Grecy chcą nas na swoich plażach.
Grecy chcą nas na swoich plażach.
Branża turystyczna liczy, że to Polacy wypełnią puste miejsca w greckich hotelach, po tym jak z wyjazdów do tego kraju masowo zaczęli rezygnować Brytyjczycy i Niemcy.
Nasi turyści w poprzednich latach potwierdzili, że i tak najważniejszą rolę w doborze miejsca urlopu odgrywa cena i gwarancja pogody.
Pośpiech nie jest wskazany
Z zapowiedzi brytyjskich i niemieckich organizatorów urlopów wynika, że turyści z tych krajów wybiorą w tym roku raczej Turcję niż Grecję. Gfk Tourism Distribution Panels zbadało postawy klientów, którzy przyznali, że obawiają się zamieszek i niesprzyjającej wypoczynkowi atmosfery w kraju ogarniętym wielkimi problemami gospodarczymi. Dlatego Grecja już rozpoczyna walkę o turystów z innych krajów. Na celownik bierze także polskich turystów.
Osoby planujące wakacje w Grecji nie powinny się spieszyć z wykupywaniem rezerwacji. Eksperci z branży turystycznej są przekonani, że tuż przed rozpoczęciem się sezonu ceny wycieczek w tamtym kierunku spadną nawet o kilkanaście procent. – Grecja chce powstrzymać zapaść gospodarczą, więc muszą nastąpić tam zmiany w turystyce. A stanie się to tylko w sytuacji obniżenia cen i zadbania o lepszą jakość usług – wyjaśnia Jacek Malarski z Traveliada.pl.
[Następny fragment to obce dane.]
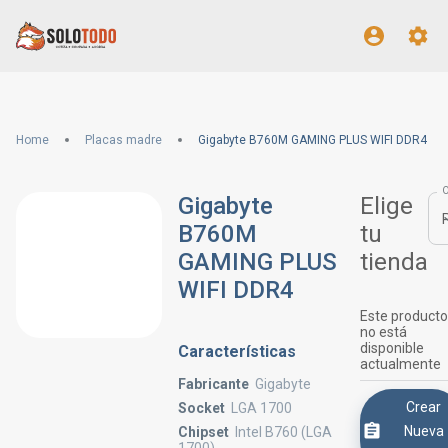
Home
Placas madre
Gigabyte B760M GAMING PLUS WIFI DDR4
Gigabyte
Elige
B760M
tu
GAMING PLUS
tienda
WIFI DDR4
Este producto
no está
disponible
Características
actualmente
Fabricante
Gigabyte
Crear
Socket
LGA 1700
Nueva
Chipset
Intel B760 (LGA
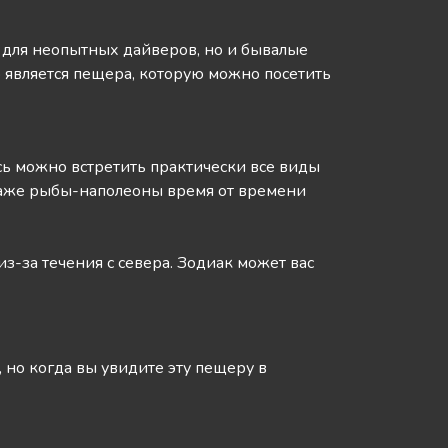
т для неопытных дайверов, но и бывалые
 является пещера, которую можно посетить
есь можно встретить практически все виды
 даже рыбы-наполеоны время от времени
-за течения с севера. Зодиак может вас
но когда вы увидите эту пещеру в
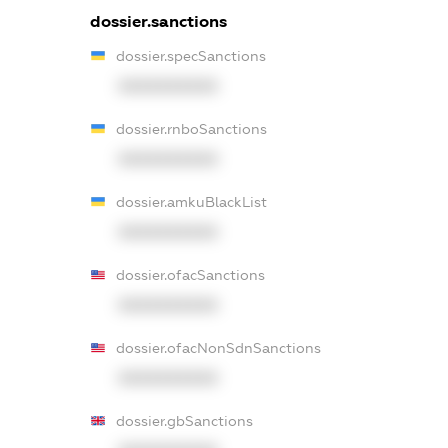
dossier.sanctions
dossier.specSanctions
XXXXXXXXXX
dossier.rnboSanctions
XXXXXXXXXX
dossier.amkuBlackList
XXXXXXXXXX
dossier.ofacSanctions
XXXXXXXXXX
dossier.ofacNonSdnSanctions
XXXXXXXXXX
dossier.gbSanctions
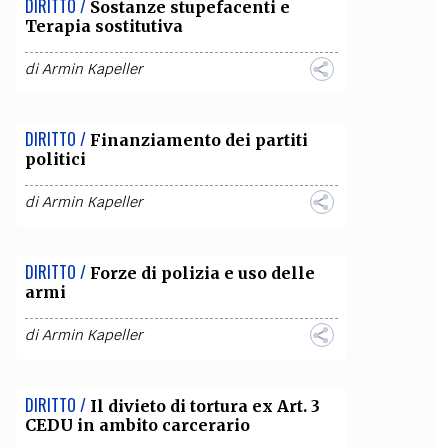
DIRITTO /
Sostanze stupefacenti e
Terapia sostitutiva
OLLABORA CON NOI
di
Armin Kapeller
DIRITTO /
Finanziamento dei partiti
politici
di
Armin Kapeller
DIRITTO /
Forze di polizia e uso delle
armi
di
Armin Kapeller
DIRITTO /
Il divieto di tortura ex Art. 3
CEDU in ambito carcerario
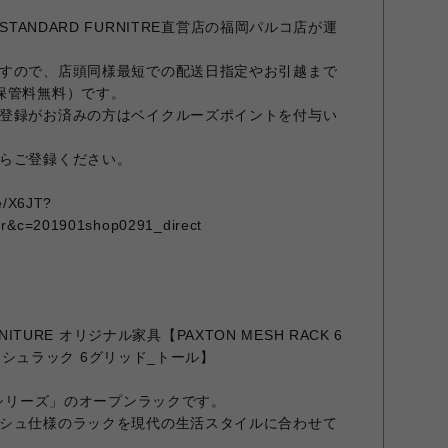
STANDARD FURNITRE直営店の福岡パルコ店が運
すので、店頭同様最短での配送日指定やお引越まで
保管料無料）です。
登録がお済みの方はベイクルーズポイントを付与い
らご登録ください。
me/X6JT?
qr&c=201901shop0291_direct
RNITURE オリジナル家具【PAXTON MESH RACK 6
メッシュラック 6グリッド_トール】
 シリーズ」のオープンラックです。
シュ仕様のラックを現代の生活スタイルに合わせて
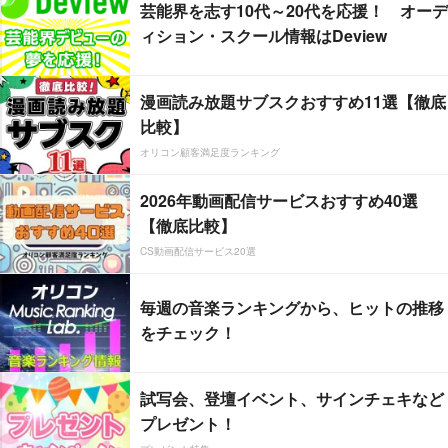
芸能界を志す10代～20代を応援！ オーデ
ィション・スクール情報はDeview
漫画読み放題サブスクおすすめ11選【徹底
比較】
オリコン顧客満足度ランキング
2026年動画配信サービスおすすめ40選
【徹底比較】
CS動画配信サービス20選
毎週の音楽ランキングから、ヒットの推移
をチェック！
試写会、登壇イベント、サインチェキなど
プレゼント！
Nawet fakt, że kilka dni temu Grecja podniosła stawkę VAT z 19 do 21 proc., nie powinien wpłynąć na turystykę przyjazdową. Koszty wyższego podatku przedsiębiorcy z tej branży wezmą na siebie. Podczas niedawnych targów turystycznych w Berlinie greccy hotelarze deklarowali, że ceny za usługi hotelowe czy gastronomiczne raczej pójdą w dół.